Other options pop up regularly. At about the same time PayPal nuked their money market fund, WePay came along. WePay eliminates the need for something called a merchant account. Merchant accounts are expensive, take a lot of work to administer, and require at least a small level of creditworthiness. Great idea, competitive pricing, but still troubling in that your customers leave your web site; and again, not to the ubiquitous PayPal. Uh-oh.
Now, we have Braintree. And Braintree, while a bit too expensive at a flat 2.9% commission and carrying a large 30 cent transaction fee, does something very cool, and very much business-changing. With Braintree, you don’t need a merchant account, and your customers never leave your web site. You also don’t need to be a programming wizard—nor need to hire one—to use Braintree.
In other words, Braintree is real business change.
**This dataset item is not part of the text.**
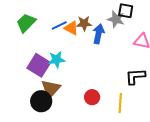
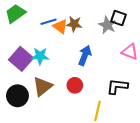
blue arrow: (99, 34) -> (85, 55), moved
brown triangle: (51, 89) -> (43, 86), moved
red circle: (92, 97) -> (75, 85), moved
The beauty of Braintree as a business change is that choosing to use it requires nothing in the way of customer understanding, buy-in, or comfort—at least when it comes to e-commerce for purchases made on your web site. Yes, it’s too expensive, and no, Braintree isn’t OK if you sell 49 cent widgets. But Braintree fills one e-commerce niche perfectly, and will lead to more companies figuring out how to fill these niches, less expensively.
Business Change Happens. And you need to be on the lookout for business partners who are only pretending to give you something of value. But you also need to keep your eye on the things that are robbing your productivity, and your bottom line, and game-changers like Braintree can help.
Want to talk about how to dig through this stuff for your business? Contact me here.
Hi Jeff! Great blog, and thank you for the kind words. Merchant accounts are a huge hassle for small businesses.
I work at WePay and just wanted to point you toward our payment buttons that you can embed into your site/blog and there’s no redirect when a customer pays (think embedding a YouTube video): https://www.wepay.com/payment-buttons. WePay also has an API that is competitive to Braintree’s for white-labeled payments, which you can read about here: https://www.wepay.com/api.
Thanks again for looking out for small businesses!
Thank you Pam, and I appreciate the correction/update. I was writing from the information I gathered when the original story that referenced you guys was posted, so … I’m really glad WePay has continued to evolve!